More IPCC scandals....
Gee, the hits keep on coming....
The revelation will cause fresh embarrassment for the The Intergovernmental Panel on Climate Change (IPCC), which had to issue a humiliating apology earlier this month over inaccurate statements about global warming.
The IPCC's remit is to provide an authoritative assessment of scientific evidence on climate change.
In its most recent report, it stated that observed reductions in mountain ice in the Andes, Alps and Africa was being caused by global warming, citing two papers as the source of the information.
However, it can be revealed that one of the sources quoted was a feature article published in a popular magazine for climbers which was based on anecdotal evidence from mountaineers about the changes they were witnessing on the mountainsides around them.
The other was a dissertation written by a geography student, studying for the equivalent of a master's degree, at the University of Berne in Switzerland that quoted interviews with mountain guides in the Alps.
The revelations, uncovered by The Sunday Telegraph, have raised fresh questions about the quality of the information contained in the report, which was published in 2007.
It comes after officials for the panel were forced earlier this month to retract inaccurate claims in the IPCC's report about the melting of Himalayan glaciers.
Sceptics have seized upon the mistakes to cast doubt over the validity of the IPCC and have called for the panel to be disbanded.
This week scientists from around the world leapt to the defence of the IPCC, insisting that despite the errors, which they describe as minor, the majority of the science presented in the IPCC report is sound and its conclusions are unaffected.
But some researchers have expressed exasperation at the IPCC's use of unsubstantiated claims and sources outside of the scientific literature.
Professor Richard Tol, one of the report's authors who is based at the Economic and Social Research Institute in Dublin, Ireland, said: "These are essentially a collection of anecdotes.
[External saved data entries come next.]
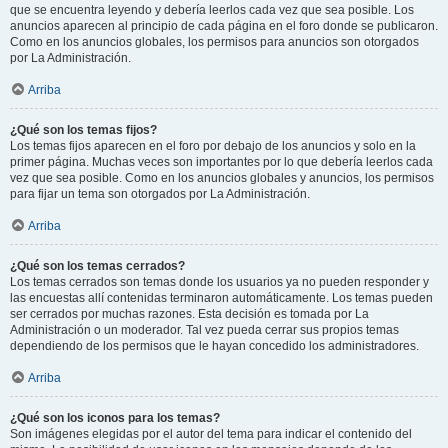
que se encuentra leyendo y debería leerlos cada vez que sea posible. Los
anuncios aparecen al principio de cada página en el foro donde se publicaron.
Como en los anuncios globales, los permisos para anuncios son otorgados
por La Administración.
Arriba
¿Qué son los temas fijos?
Los temas fijos aparecen en el foro por debajo de los anuncios y solo en la
primer página. Muchas veces son importantes por lo que debería leerlos cada
vez que sea posible. Como en los anuncios globales y anuncios, los permisos
para fijar un tema son otorgados por La Administración.
Arriba
¿Qué son los temas cerrados?
Los temas cerrados son temas donde los usuarios ya no pueden responder y
las encuestas allí contenidas terminaron automáticamente. Los temas pueden
ser cerrados por muchas razones. Esta decisión es tomada por La
Administración o un moderador. Tal vez pueda cerrar sus propios temas
dependiendo de los permisos que le hayan concedido los administradores.
Arriba
¿Qué son los iconos para los temas?
Son imágenes elegidas por el autor del tema para indicar el contenido del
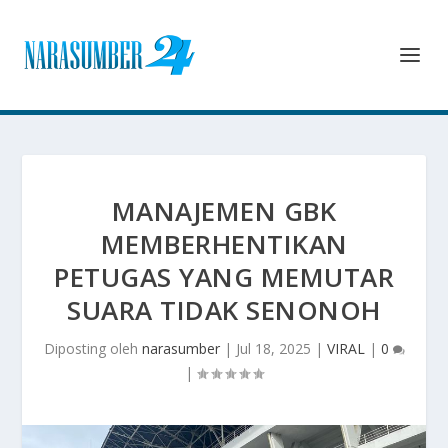
MANAJEMEN GBK
MEMBERHENTIKAN
PETUGAS YANG MEMUTAR
SUARA TIDAK SENONOH
Diposting oleh
narasumber
|
Jul 18, 2025
|
VIRAL
|
0
|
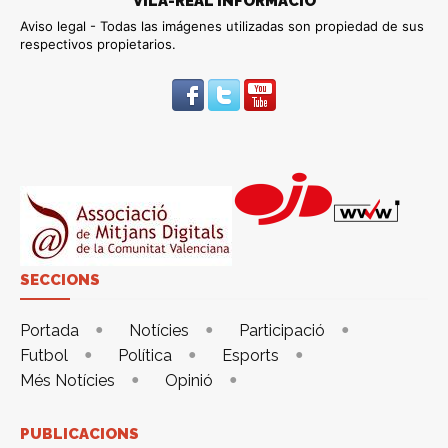
VILA-REAL INFORMACIÓ
Aviso legal - Todas las imágenes utilizadas son propiedad de sus
respectivos propietarios.
SECCIONS
Portada
Notícies
Participació
Futbol
Política
Esports
Més Notícies
Opinió
PUBLICACIONS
"Why did they do this? It is quite astounding. Although there have probably been no policy decisions made on the basis of this, it is illustrative of how sloppy Working Group Two (the panel of experts within the IPCC responsible for drawing up this section of the report) has been.
"There is no way current climbers and mountain guides can give anecdotal evidence back to the 1900s, so what they claim is complete nonsense."